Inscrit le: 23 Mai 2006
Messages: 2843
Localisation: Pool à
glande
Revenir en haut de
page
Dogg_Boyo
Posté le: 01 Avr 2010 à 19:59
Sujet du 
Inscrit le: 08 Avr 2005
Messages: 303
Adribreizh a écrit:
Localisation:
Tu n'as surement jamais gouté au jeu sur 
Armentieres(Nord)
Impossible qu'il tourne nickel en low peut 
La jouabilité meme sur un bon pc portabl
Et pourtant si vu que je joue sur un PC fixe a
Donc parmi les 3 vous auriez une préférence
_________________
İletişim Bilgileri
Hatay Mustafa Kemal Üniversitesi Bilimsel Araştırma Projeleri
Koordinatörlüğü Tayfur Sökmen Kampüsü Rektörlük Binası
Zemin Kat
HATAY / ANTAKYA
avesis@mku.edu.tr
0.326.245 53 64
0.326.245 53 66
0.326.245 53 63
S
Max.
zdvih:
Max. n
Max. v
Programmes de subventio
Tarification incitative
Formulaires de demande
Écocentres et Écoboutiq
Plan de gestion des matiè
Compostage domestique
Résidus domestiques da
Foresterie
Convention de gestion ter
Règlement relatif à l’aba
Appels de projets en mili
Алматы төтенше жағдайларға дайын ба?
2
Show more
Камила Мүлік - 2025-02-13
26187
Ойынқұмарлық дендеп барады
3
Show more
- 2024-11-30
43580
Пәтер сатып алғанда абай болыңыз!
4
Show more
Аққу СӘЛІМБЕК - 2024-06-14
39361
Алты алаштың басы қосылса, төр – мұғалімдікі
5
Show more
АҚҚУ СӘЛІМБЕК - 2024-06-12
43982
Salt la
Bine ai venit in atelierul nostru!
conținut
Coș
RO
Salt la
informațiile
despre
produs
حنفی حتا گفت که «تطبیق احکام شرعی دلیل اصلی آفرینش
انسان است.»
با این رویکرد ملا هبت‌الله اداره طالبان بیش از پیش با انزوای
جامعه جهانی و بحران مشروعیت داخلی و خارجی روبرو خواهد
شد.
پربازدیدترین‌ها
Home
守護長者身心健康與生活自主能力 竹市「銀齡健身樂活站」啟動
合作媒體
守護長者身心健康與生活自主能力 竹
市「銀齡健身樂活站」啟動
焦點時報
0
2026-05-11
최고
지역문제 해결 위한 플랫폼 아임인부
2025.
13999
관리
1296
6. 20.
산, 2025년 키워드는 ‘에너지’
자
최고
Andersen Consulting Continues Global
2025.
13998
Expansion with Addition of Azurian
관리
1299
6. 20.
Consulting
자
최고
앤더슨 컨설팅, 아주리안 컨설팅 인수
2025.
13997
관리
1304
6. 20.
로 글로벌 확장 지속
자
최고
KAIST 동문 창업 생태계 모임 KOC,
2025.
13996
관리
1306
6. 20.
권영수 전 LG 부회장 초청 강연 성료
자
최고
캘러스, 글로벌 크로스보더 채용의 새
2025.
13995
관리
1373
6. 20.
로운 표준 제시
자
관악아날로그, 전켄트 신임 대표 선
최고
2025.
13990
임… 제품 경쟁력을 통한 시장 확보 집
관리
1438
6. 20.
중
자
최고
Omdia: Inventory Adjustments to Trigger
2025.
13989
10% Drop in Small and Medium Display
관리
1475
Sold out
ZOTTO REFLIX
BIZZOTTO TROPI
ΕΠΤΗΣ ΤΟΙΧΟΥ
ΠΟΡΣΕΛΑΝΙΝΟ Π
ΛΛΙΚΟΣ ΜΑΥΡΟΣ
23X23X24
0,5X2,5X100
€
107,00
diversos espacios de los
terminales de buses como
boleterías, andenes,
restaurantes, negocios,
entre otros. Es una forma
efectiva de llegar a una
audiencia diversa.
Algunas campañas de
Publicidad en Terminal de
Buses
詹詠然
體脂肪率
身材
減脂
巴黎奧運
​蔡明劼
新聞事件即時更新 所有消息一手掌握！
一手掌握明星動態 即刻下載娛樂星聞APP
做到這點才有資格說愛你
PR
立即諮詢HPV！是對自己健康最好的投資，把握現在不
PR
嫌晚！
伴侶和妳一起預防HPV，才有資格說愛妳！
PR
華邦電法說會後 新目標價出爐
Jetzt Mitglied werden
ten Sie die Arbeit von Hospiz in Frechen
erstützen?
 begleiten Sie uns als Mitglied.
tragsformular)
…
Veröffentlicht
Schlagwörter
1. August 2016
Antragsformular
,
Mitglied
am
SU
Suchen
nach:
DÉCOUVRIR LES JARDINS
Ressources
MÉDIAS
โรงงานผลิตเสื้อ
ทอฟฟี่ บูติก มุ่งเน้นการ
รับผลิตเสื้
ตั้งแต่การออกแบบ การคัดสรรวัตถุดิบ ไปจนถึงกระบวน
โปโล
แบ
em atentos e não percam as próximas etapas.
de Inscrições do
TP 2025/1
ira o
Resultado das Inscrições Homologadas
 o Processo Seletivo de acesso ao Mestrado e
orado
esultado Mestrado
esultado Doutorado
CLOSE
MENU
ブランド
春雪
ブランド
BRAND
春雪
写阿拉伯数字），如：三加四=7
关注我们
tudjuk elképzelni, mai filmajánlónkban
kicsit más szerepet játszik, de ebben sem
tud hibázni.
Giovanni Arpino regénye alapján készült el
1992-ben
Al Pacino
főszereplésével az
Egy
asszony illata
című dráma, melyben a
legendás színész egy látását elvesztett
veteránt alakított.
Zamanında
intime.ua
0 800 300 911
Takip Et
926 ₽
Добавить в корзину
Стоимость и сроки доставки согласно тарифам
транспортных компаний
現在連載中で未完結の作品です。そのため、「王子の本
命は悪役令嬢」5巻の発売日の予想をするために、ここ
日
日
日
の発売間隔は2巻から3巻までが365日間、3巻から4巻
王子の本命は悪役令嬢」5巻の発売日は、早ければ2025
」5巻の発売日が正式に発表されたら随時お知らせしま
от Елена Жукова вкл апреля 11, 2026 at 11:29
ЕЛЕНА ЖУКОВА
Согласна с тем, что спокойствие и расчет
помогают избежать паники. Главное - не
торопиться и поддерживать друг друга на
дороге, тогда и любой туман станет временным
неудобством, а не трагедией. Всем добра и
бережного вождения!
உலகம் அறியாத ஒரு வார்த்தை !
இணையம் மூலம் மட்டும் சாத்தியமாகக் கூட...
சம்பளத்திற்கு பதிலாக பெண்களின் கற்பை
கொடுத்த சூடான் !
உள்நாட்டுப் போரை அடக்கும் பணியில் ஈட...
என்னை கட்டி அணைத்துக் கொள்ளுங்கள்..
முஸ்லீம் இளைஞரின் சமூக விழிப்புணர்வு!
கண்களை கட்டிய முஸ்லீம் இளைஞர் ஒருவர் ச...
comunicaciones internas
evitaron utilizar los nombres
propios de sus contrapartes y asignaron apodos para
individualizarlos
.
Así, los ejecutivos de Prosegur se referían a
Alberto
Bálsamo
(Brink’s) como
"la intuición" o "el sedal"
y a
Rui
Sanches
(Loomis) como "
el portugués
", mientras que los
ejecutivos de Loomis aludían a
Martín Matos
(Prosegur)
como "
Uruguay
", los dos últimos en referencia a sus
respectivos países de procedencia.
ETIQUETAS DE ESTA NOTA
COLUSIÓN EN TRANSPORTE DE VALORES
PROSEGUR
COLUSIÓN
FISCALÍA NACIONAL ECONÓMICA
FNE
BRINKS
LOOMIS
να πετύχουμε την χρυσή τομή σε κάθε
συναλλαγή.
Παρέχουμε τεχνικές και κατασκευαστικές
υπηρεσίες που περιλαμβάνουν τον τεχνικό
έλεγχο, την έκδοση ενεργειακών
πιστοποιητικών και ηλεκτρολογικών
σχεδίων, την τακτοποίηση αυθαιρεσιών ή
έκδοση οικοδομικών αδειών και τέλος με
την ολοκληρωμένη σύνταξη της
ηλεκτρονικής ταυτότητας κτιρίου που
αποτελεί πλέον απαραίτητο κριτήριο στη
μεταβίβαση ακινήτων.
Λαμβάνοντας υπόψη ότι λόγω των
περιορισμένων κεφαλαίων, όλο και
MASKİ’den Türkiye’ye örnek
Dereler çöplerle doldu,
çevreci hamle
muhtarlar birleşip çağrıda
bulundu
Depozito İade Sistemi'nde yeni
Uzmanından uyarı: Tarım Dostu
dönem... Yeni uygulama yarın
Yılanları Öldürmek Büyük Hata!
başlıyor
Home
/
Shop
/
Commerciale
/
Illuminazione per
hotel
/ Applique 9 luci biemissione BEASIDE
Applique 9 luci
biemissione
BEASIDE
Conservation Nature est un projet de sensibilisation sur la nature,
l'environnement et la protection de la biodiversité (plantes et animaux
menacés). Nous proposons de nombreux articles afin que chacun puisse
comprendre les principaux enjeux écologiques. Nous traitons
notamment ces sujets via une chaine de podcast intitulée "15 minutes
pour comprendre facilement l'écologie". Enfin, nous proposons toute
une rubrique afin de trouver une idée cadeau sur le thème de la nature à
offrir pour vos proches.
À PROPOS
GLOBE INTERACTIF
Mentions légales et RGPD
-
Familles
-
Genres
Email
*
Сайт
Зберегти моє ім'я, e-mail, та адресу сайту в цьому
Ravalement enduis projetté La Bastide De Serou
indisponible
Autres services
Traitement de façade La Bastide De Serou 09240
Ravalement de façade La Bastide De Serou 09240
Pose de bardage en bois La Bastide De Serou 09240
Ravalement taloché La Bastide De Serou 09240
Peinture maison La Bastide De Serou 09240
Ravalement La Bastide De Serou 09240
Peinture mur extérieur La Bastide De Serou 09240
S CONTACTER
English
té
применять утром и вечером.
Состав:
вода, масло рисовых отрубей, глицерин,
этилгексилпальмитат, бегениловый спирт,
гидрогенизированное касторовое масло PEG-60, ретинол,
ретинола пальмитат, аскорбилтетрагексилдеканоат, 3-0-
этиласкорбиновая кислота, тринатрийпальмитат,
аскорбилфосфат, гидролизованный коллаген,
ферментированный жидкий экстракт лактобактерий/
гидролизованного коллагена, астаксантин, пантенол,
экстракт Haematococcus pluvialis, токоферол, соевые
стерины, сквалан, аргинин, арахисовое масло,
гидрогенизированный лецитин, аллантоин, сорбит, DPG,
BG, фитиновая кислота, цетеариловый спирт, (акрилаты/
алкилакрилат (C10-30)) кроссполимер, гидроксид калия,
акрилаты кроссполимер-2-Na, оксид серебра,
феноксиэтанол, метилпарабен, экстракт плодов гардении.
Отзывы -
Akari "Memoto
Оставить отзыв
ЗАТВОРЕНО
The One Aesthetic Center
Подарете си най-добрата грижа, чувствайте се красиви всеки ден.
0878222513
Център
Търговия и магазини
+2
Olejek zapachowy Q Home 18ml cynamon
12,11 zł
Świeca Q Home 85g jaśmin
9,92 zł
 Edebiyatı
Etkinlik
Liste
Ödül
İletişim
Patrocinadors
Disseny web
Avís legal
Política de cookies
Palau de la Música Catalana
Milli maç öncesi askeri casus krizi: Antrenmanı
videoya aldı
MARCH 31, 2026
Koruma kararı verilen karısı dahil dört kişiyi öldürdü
::::
What to work on>
Out of the data above, transcribe exactly and only the lines starting with the line that has "veteránt alakított." and going on through the line that has "comunicaciones internas", both included.

Completed task>
veteránt alakított.
Zamanında
intime.ua
0 800 300 911
Takip Et
926 ₽
Добавить в корзину
Стоимость и сроки доставки согласно тарифам
транспортных компаний
現在連載中で未完結の作品です。そのため、「王子の本
命は悪役令嬢」5巻の発売日の予想をするために、ここ
日
日
日
の発売間隔は2巻から3巻までが365日間、3巻から4巻
王子の本命は悪役令嬢」5巻の発売日は、早ければ2025
」5巻の発売日が正式に発表されたら随時お知らせしま
от Елена Жукова вкл апреля 11, 2026 at 11:29
ЕЛЕНА ЖУКОВА
Согласна с тем, что спокойствие и расчет
помогают избежать паники. Главное - не
торопиться и поддерживать друг друга на
дороге, тогда и любой туман станет временным
неудобством, а не трагедией. Всем добра и
бережного вождения!
உலகம் அறியாத ஒரு வார்த்தை !
இணையம் மூலம் மட்டும் சாத்தியமாகக் கூட...
சம்பளத்திற்கு பதிலாக பெண்களின் கற்பை
கொடுத்த சூடான் !
உள்நாட்டுப் போரை அடக்கும் பணியில் ஈட...
என்னை கட்டி அணைத்துக் கொள்ளுங்கள்..
முஸ்லீம் இளைஞரின் சமூக விழிப்புணர்வு!
கண்களை கட்டிய முஸ்லீம் இளைஞர் ஒருவர் ச...
comunicaciones internas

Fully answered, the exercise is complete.